ECLI:NL:RBDHA:2025:6967
Rechtbank Den Haag
- Eerste aanleg - enkelvoudig
- Rechtspraak.nl
Beslissing over proceskostenveroordeling na intrekking beroep wegens tijdige beslissing door verweerder
In deze zaak heeft verzoekster, een B.V. gevestigd in [vestigingsplaats], een herbeoordelingsverzoek ingediend bij het Uitvoeringsinstituut werknemersverzekeringen (Uwv) in het kader van de Wet werk en inkomen naar arbeidsvermogen (WIA). Na een periode van inactiviteit heeft verzoekster verweerder in gebreke gesteld wegens het niet tijdig nemen van een besluit op haar verzoek. Verzoekster heeft vervolgens beroep ingesteld tegen het uitblijven van een beslissing. De rechtbank heeft een zitting gepland op 19 maart 2025, maar deze is niet doorgegaan omdat verweerder op 24 maart 2025 alsnog een beslissing heeft genomen. Verzoekster heeft haar beroep ingetrokken, maar verzocht om een proceskostenveroordeling. De rechtbank heeft de zaak vervolgens verwezen naar de enkelvoudige kamer.

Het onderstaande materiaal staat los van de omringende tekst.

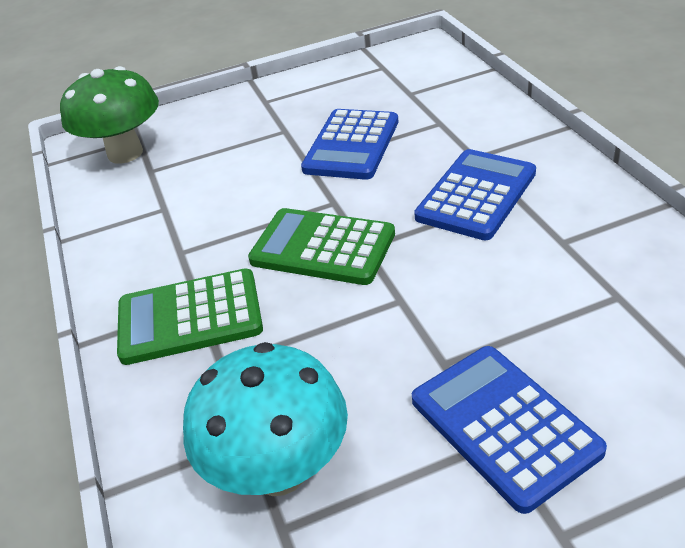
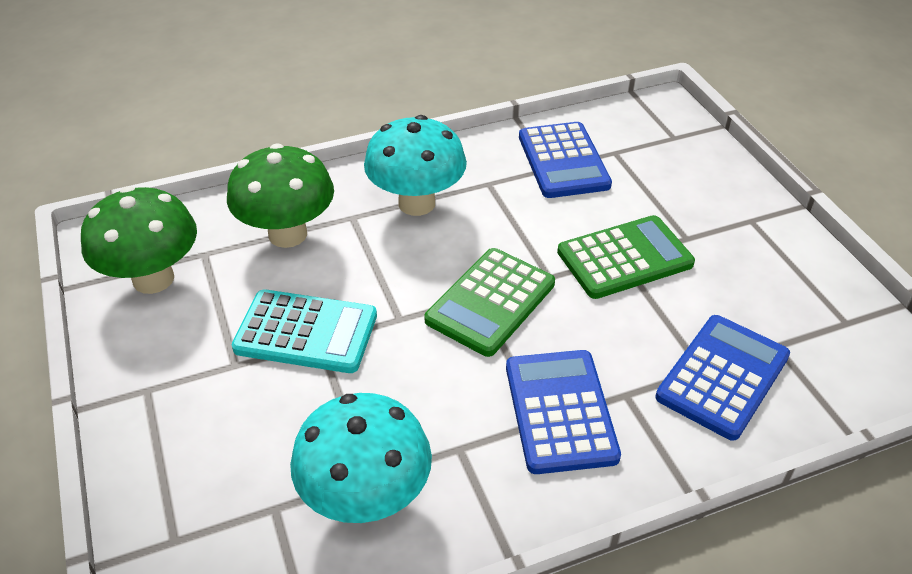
green mushroom: 1 -> 2
turquoise calculator: 0 -> 1
turquoise mushroom: 1 -> 2

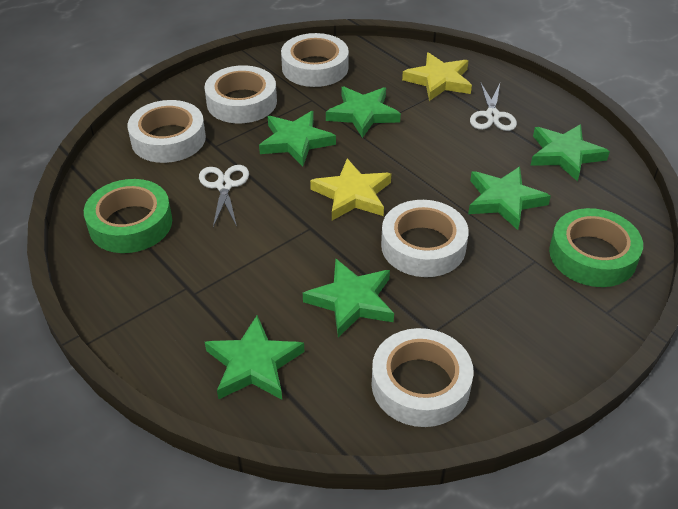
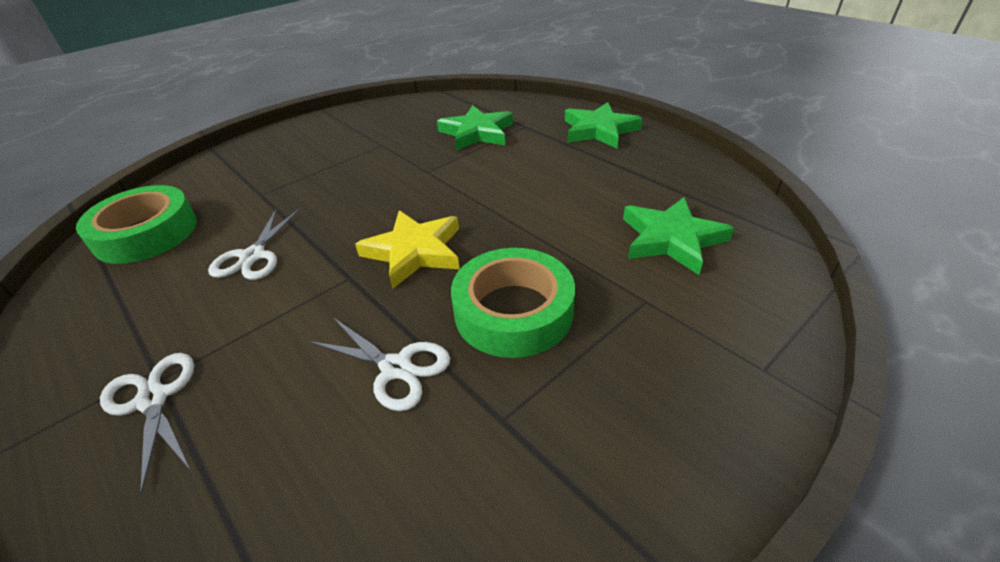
green star: 6 -> 3
white scissors: 2 -> 3
white tape: 5 -> 0
yellow star: 2 -> 1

De rechtbank heeft op basis van artikel 8:54 van de Algemene wet bestuursrecht (Awb) zonder zitting uitspraak gedaan op het verzoek om proceskostenveroordeling. De rechtbank heeft vastgesteld dat verzoekster het beroep heeft ingetrokken omdat verweerder aan haar verzoek is tegemoetgekomen. Op grond van artikel 8:75a Awb heeft de rechtbank het verzoek om proceskostenveroordeling toegewezen. De rechtbank heeft de proceskosten vastgesteld op € 453,50, gebaseerd op de door een derde beroepsmatig verleende rechtsbijstand. Daarnaast heeft de rechtbank verweerder verplicht om het door verzoekster betaalde griffierecht van € 371,- te vergoeden.
De uitspraak is gedaan door mr. D.R. van der Meer, rechter, en is openbaar uitgesproken op 28 april 2025. Een afschrift van de uitspraak is verzonden aan de betrokken partijen.